▸ **TASK STATEMENT**
Copy out each line below containing "from".

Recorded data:
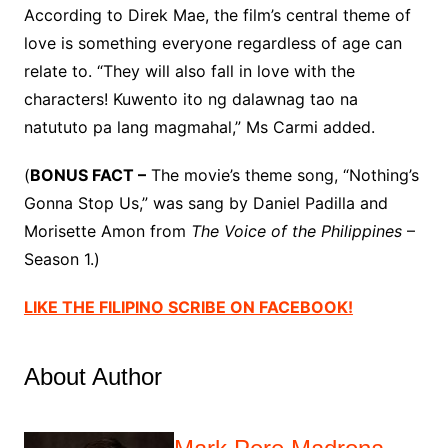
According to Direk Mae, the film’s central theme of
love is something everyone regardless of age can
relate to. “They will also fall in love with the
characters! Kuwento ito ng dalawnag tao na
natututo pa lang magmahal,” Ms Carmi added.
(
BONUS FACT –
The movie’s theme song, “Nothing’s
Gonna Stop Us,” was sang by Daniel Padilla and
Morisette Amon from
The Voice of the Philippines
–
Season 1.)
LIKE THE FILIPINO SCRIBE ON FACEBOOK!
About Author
...
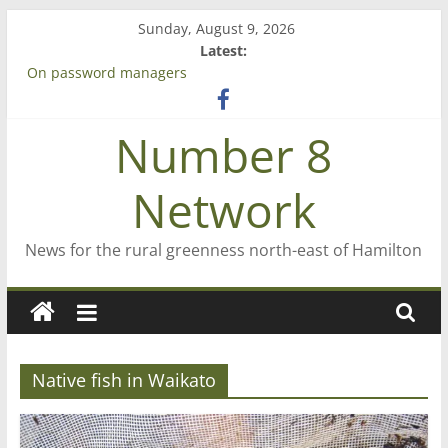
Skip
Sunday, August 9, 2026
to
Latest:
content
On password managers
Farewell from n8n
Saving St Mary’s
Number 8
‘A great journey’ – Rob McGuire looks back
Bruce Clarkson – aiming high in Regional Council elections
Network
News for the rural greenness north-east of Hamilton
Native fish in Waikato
==
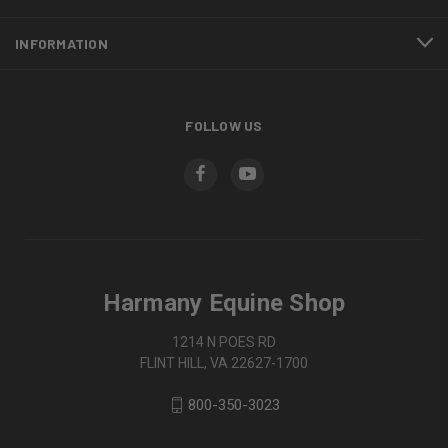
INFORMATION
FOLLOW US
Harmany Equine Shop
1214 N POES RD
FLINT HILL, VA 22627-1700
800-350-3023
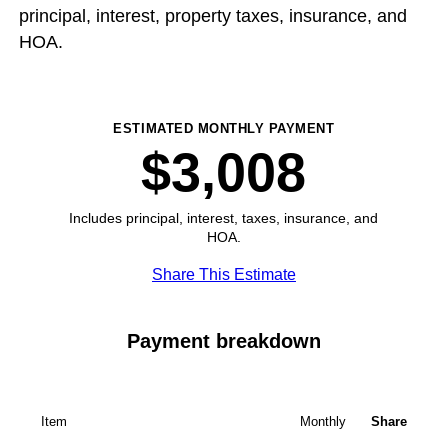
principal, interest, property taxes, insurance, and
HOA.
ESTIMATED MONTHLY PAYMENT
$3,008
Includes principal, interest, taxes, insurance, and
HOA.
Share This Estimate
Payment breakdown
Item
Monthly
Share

▸ **SOLUTION**
Morisette Amon from
Farewell from n8n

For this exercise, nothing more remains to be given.